Harvard researchers say social distancing may be needed into 2022
Detailed models suggest the coronavirus that causes COVID-19 could resurge as late as 2024.

The worst secondary effect of the CCP virus pandemic is the press coverage. CNET should be ashamed and so should Harvard. The idea that CCP virus will come back is intuitively obvious, but the article hawks it as unexpected.

A couple of snippets that tell you the model and the article were unnecessary:

[S]ome social distancing methods, like avoiding hugs and handshakes, could persist beyond the end of the pandemic

“The authors are aware that prolonged distancing, even if intermittent, is likely to have profoundly negative economic, social and educational consequences,”
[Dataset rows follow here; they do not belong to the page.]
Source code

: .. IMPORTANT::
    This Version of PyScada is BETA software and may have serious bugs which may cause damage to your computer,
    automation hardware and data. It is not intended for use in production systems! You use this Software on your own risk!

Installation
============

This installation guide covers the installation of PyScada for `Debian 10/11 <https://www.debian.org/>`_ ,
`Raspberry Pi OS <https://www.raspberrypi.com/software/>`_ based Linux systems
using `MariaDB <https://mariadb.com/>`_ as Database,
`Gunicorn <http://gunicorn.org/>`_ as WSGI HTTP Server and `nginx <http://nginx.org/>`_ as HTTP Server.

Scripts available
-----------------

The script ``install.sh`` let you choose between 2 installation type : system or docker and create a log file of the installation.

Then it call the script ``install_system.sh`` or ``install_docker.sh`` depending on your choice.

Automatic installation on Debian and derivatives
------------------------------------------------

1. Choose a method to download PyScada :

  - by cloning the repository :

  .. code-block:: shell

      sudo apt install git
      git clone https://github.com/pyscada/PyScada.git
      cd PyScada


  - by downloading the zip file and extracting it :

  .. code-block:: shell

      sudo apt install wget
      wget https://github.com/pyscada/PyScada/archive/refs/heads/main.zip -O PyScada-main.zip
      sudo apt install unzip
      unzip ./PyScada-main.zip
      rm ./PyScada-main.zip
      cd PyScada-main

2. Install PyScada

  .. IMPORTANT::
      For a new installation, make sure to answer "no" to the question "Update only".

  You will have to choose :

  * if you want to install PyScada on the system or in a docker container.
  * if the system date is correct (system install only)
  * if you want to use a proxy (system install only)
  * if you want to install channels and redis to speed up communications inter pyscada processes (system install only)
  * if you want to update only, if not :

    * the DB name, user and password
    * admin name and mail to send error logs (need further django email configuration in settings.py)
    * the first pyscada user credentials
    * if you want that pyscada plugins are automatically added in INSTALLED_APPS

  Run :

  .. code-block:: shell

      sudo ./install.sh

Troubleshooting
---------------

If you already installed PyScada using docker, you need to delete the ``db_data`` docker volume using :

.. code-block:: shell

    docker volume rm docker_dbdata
Maintaining ‘no hugs nor handshakes’ would surprise precisely no one as a natural public response.

This behavior will not be intermittent, it’s going to be a fact of life, like more hand-washing. The lack of “hugs and handshakes” will not have “profound” effects. If they’d mentioned the six feet distancing rule, they might have made a case for “irritating effects.”

Harvard bases this on a “detailed model.” OOOh! Models. Harvard. Scientists. Changes in public behavior after a world historical pandemic. Run!

The CCP virus modeling has been wildly wrong – as bad as CAGW models. They specify 2024. Because putting a number on it makes the model seem more precise and insightful, but it is a WAG generated by a spreadsheet. Why not 2028 and 2035? People wouldn’t worry so much, and wouldn’t click on it.

A 2024 resurgence would be tempered by a vaccine, likely by effective drug treatment, likely (and sadly) acceptance of cell-phone-based contact tracing apps by those who care nothing for privacy, and by handy, 5 minute, inexpensive self-testing kits available at CVS and Walmart. If the FDA gets out of the way.

I question whether they factored those changes into their model. If they did, I’d call BS on the values they used.

To help determine the way forward, the researchers say a better understanding of immunity to the virus is key, as is epidemiological surveillance of the disease, which can be done through widespread testing and contact tracing.

They had to have a model to reach that insipid conclusion? While admitting the key element of their model, immunity, is not understood?

A plea for funding, and a quest for clicks.